Retour des polémiques sur la hausse des indemnités des maires

Les médias ont été nombreux ces derniers jours à évoquer les augmentations, parfois très fortes, des indemnités des maires et les protestations des oppositions. L'Association des petites villes de France prend la défense des maires concernés.

Nicolas Naudet, nouveau maire de Soisy-sous-Montmorency, commune de 18.000 habitants du Val-d’Oise, se serait sans doute bien passé de la subite notoriété que lui ont conféré les dizaines d'articles de presse et reportages radio et TV réalisés ces dernières semaines sur sa personne. Car ils ne sont pas destinés à louer ses mérites, mais plutôt à pointer le niveau élevé de son indemnité de fonction, passée de 1.506 euros à 4.110 euros bruts par mois. 

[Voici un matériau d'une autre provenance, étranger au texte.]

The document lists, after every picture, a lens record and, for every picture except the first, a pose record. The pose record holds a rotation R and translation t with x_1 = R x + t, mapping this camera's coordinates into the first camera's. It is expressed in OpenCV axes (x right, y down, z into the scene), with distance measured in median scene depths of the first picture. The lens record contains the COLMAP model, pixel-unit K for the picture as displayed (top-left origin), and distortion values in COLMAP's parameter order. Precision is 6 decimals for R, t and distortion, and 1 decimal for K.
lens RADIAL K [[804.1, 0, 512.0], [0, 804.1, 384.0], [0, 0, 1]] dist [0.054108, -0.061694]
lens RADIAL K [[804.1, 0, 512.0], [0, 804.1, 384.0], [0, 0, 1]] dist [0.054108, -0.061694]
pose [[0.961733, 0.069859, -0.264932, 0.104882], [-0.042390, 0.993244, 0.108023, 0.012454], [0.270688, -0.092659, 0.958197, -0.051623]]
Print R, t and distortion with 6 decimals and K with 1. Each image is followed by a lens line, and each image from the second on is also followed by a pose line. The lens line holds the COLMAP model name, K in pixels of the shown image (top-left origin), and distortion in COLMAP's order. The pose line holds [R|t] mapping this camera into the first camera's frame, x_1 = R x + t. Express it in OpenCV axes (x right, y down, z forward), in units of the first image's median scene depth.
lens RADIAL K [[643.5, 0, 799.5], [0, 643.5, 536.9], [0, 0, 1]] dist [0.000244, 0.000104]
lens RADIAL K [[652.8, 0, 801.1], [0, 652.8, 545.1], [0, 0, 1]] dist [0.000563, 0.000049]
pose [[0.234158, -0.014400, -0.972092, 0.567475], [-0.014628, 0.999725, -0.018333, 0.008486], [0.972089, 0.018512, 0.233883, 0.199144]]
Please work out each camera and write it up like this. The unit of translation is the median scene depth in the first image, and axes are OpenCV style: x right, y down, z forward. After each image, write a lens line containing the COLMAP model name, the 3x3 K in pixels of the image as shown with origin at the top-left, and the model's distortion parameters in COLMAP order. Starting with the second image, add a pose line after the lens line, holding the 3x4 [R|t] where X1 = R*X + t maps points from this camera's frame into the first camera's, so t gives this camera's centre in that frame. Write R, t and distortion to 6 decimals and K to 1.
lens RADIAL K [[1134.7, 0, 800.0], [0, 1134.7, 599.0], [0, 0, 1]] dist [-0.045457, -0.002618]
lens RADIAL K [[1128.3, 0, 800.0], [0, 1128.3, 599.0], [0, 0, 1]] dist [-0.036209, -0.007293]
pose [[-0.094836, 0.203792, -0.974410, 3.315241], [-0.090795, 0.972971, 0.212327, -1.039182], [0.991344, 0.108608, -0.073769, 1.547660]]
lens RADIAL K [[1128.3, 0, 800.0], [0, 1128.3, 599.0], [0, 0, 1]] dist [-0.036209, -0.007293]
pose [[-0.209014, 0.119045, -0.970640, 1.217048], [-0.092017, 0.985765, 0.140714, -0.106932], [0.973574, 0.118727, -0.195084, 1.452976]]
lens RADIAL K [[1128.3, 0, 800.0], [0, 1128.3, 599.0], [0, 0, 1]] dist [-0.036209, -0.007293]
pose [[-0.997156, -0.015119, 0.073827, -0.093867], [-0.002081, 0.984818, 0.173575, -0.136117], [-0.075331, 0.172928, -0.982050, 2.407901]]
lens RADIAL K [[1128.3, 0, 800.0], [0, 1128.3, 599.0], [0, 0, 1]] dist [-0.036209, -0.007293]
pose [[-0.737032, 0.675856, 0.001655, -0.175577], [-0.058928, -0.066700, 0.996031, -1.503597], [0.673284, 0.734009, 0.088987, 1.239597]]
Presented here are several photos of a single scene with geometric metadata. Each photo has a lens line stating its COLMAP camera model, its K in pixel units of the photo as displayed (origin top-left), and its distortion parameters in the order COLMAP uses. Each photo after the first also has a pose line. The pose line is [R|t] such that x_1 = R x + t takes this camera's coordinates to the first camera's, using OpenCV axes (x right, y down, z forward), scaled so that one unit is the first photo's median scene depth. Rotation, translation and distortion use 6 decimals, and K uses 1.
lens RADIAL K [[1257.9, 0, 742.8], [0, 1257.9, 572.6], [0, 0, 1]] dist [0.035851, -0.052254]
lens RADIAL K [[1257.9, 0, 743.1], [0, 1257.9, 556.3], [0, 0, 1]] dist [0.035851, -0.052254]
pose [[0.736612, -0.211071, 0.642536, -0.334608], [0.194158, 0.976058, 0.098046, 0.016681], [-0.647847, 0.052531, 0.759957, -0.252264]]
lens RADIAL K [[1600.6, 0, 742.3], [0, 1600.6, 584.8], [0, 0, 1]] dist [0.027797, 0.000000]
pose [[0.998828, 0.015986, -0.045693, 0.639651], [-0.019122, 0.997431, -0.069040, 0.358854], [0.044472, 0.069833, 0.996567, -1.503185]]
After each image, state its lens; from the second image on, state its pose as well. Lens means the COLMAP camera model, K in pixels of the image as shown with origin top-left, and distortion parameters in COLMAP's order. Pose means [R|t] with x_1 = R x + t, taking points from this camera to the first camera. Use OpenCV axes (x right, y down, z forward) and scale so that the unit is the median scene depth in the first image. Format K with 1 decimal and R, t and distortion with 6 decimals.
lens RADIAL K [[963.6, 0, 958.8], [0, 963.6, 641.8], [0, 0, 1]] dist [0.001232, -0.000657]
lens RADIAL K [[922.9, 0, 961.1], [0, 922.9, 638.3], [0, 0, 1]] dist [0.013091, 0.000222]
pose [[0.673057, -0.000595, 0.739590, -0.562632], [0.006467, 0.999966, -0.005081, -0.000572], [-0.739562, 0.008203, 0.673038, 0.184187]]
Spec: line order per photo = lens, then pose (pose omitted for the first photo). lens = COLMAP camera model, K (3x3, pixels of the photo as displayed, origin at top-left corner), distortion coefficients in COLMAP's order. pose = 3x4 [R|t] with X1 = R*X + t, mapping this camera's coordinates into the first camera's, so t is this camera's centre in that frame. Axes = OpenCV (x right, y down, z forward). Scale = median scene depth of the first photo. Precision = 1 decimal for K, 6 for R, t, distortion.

Par délibération du 2 avril, le conseil municipal de la commune a en effet décidé d'appliquer le barème de base à son indemnité, ainsi que "deux majorations prévues par les textes". A savoir : "15% au titre de la commune ancien chef-lieu de canton et une majoration au titre de la dotation de solidarité urbaine fixée pour le maire à '22,37%'", comme le précise Le Figaro.

Le prédécesseur de l'édile, Luc Strehaiano, percevait une indemnité bien plus faible, car exerçant plusieurs mandats locaux, il était concerné par le mécanisme d'"écrêtement" des indemnités de fonction. 

Comme après chaque élection, les conseils municipaux sont en ce début de mandat le théâtre de vives passes d'armes sur la fixation des indemnités des élus locaux. 

Laurent Bruneau, nouveau maire d'Agen, a également eu droit à une polémique sur le montant de son indemnité, qui devait être fixée le 20 avril à "4.711,36 euros bruts mensuels", alors que l'ancien maire Jean Dionis du Séjour percevait seulement "2.139 euros", indique l'hebdomadaire Quidam-hebdo. Mais l'ex-édile exerçait d'autres mandats locaux, le cumul de ses indemnités approchant le "maximum légal". Par ailleurs, le conseil municipal issu des dernières élections a décidé d'appliquer une majoration des indemnités liées au statut de ville-préfecture.

"Lorsqu’un nouveau maire perçoit des indemnités plus élevées que son prédécesseur, ce n’est pas parce qu’il a décidé de "s’augmenter", mais parce que ce prédécesseur avait demandé au conseil municipal de lui accorder moins que le niveau prévu par la loi", met en avant l'Association des petites villes de France (APVF), qui, par un communiqué, vient en soutien des maires et tente de faire baisser la pression.

Pour garantir au maire le bénéfice de son indemnité, le législateur a décidé que son indemnité est, de droit, fixée au montant prévu par le code général des collectivités territoriales. Toutefois, le maire est libre de demander à ne pas en bénéficier, le conseil municipal pouvant alors la fixer à un montant inférieur.

Pour "tarir [les] pressions démagogiques", les maires de petites villes proposent d'aller plus loin, "en supprimant la possibilité pour les conseils municipaux de fixer l’indemnité de fonctions du maire (fût-ce à sa demande) à un niveau inférieur au montant prévu par la loi. Ce montant s’appliquerait, sans possibilité de dérogation". "Le droit à une indemnité fixe serait, pour les maires, gage de liberté et donc de responsabilité", justifient-ils.